I do like the concept, I may have to give it a go, I am in need of a fresh self alignment right now anyways. $75 for a pair is not bad, given thats what you would pay a shop at a minimum to do a lifted vehicle alignment. But fabbing something should be easy as said...




> as easy as a 1.5 - 2" angle iron and a big drill bit...
> but would it have the waaayy cool lazer etching?


As long as it's shorter than 18", I can add whatever cool laser etching you want! (At a cost if my boss is listening).. We have a Gravograph LS100 CO2 laser machine at work, the bed is about 12x18" and items can be up to roughly 5" tall to clear the laser head. We mainly make laser etched instrument tags and information plates for industrial plants with it. Also made my dog a name tag, ya know...

----------


## BlueberryHill

> Give me some time...I'll think of an excuse lmao!! Oh yeah...you got a truetrac! That'll do


Haha, that's not it: low rpm torque does it. The 4.2 only has 112 HP (that's factory, probably a lot less after 31 years), but it has the same torque as a 4.0 but at 2,200 rpm, it will pull from about 700 rpm, that's why the 4.10/33" tire isn't too bad. Don't get me wrong; I'm often wishing for taller gearing.

Actually; I'm always amazed at how capable you make that little 4 banger look. Scratchy's pretty cool!

----------


## Duoglide98

> Give me some time...I'll think of an excuse lmao!! Oh yeah...you got a truetrac! That'll do


Money Pit......................but comfortable

----------


## ecgreen

> Money Pit......................but comfortable


Now the Land Rover guys are chiming in! Its all down hill from here  :Ridinghorse:

----------


## mtyler11

> ...   Believe it or not, the only real locker option for Tacos is ARB (or wicked expensive electric options). ...


Wait....  you mean the black sheep of the family (nissan) has more available options than the 65% market share Taco?!?!?!  wow...  for me, front is ARB & Lokka, rear is Spartan, Eaton TrueTrac, ARB, Detroit Locker, and Nissan/Eaton e-Locker...  



> You can also keep your front tires on the ground when driving over a 6" stone. IFS probs.


I'll have you know, IFS can do an 8" stone there, buddy...  lol...  besides, we don't roll over & play dead like SOME jeeps we know...   :Wink: 



> Do I have Tyler to thank for this Jeep-owner-induced onslaught?!?!?!

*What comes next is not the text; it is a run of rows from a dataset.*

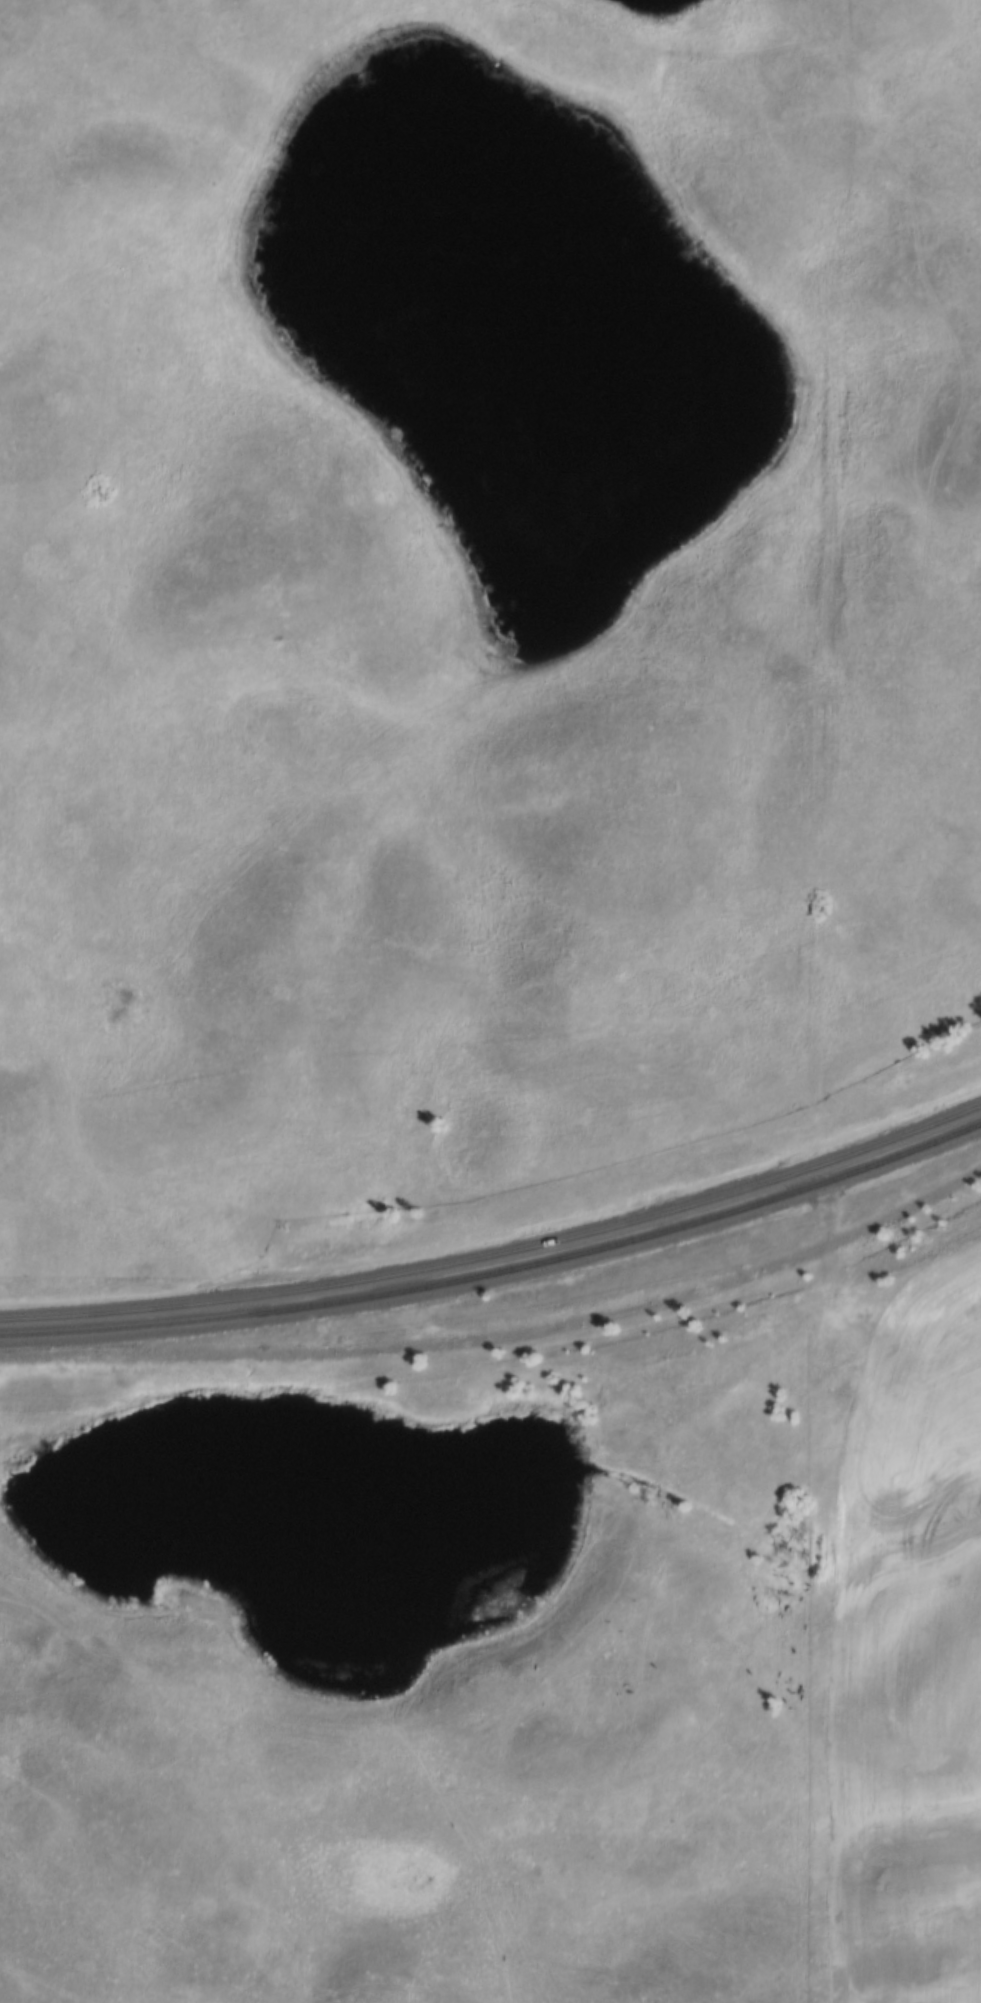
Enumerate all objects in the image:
road: (897, 181)
road: (899, 701)
railway: (499, 1247)
railway: (499, 1271)

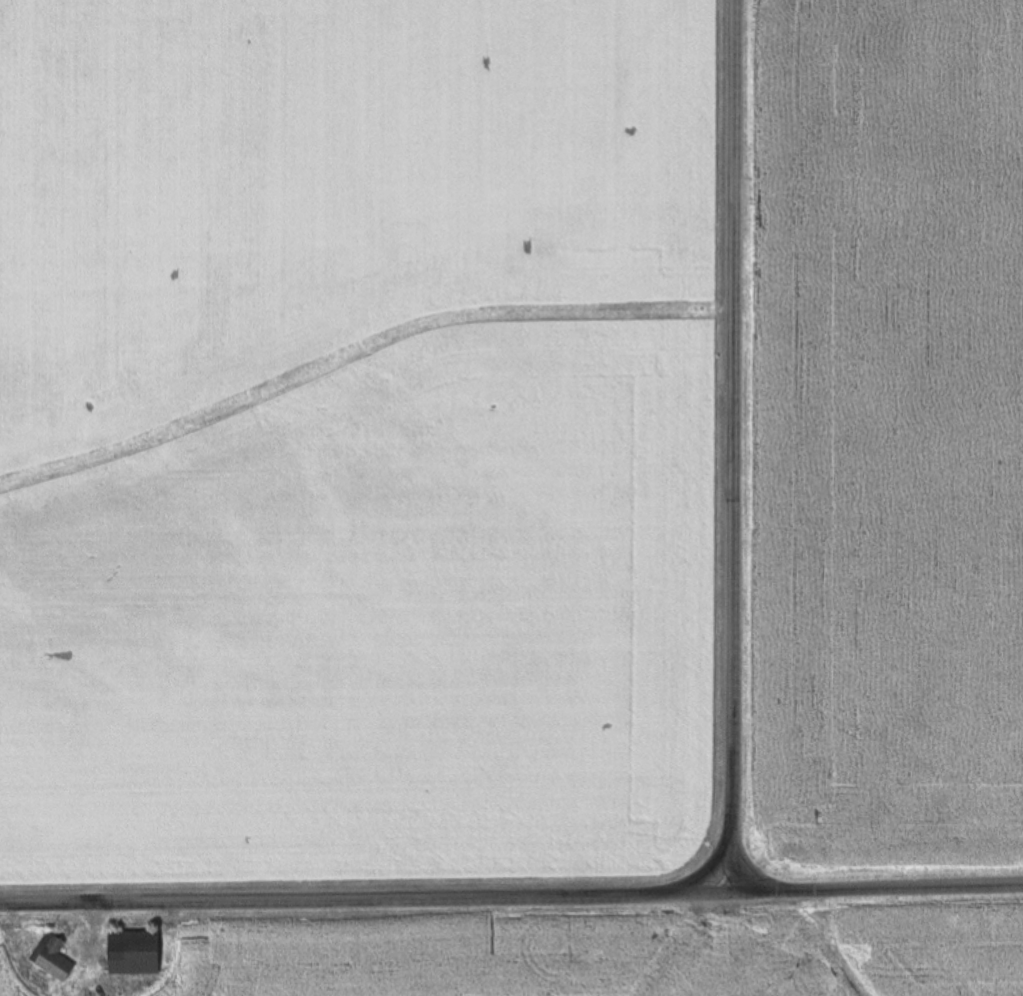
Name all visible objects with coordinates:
road: (735, 446)
road: (511, 895)
building: (134, 953)
building: (53, 957)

Is this the love I get for trying to help you out with your constant alignment problems?!?!?!  sheesh...   :Dontknow: 
LOL... bring it....  besides, you wouldn't have alignment problems if you could get it in gear without stalling it....   :Cheers2: 



> Haha, that's not it: low rpm torque does it. The 4.2 only has 112 HP (that's factory, probably a lot less after 31 years), but it has the same torque as a 4.0 but at 2,200 rpm, it will pull from about 700 rpm, that's why the 4.10/33" tire isn't too bad. Don't get me wrong; I'm often wishing for taller gearing.
> Actually; I'm always amazed at how capable you make that little 4 banger look. Scratchy's pretty cool!

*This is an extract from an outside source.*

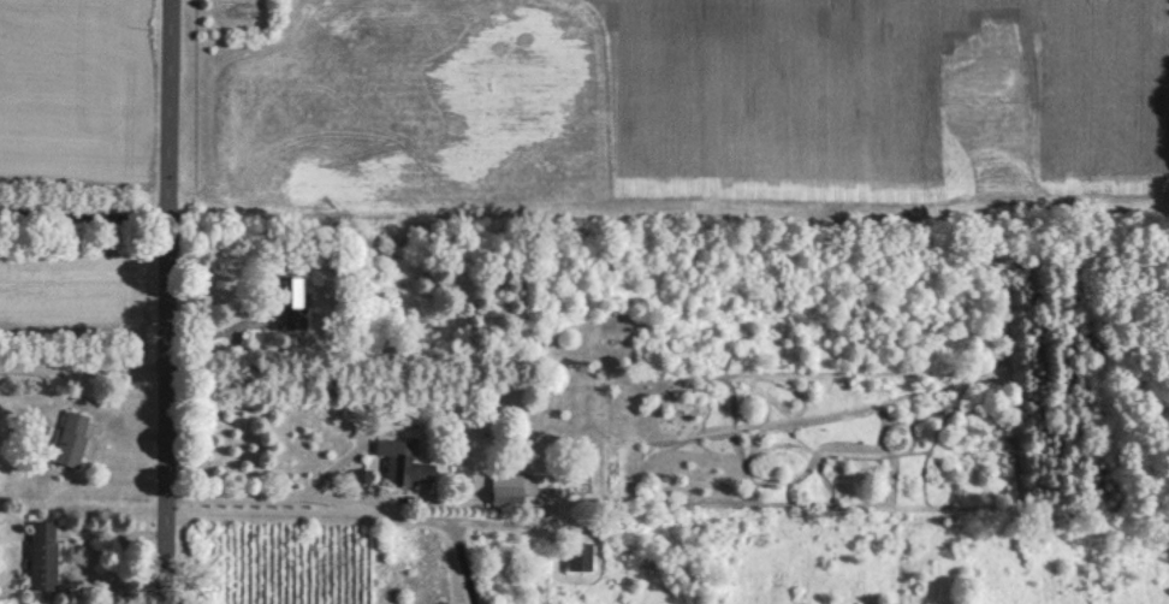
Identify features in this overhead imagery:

remind me again... what's your low range ratio?   Besides, you do a better job engaging the clutch than Sean does...

Hey Sean....
Gas THEN Clutch!!!

----------


## FreakinJeep

> I'll have you know, IFS can do an 8" stone there, buddy...  lol...  besides, we don't roll over & play dead like SOME jeeps we know...

----------


## ecgreen

You guys are my favorite group of lunatics  :Hello:

----------


## Rubicon

> 


 :Rofl:

----------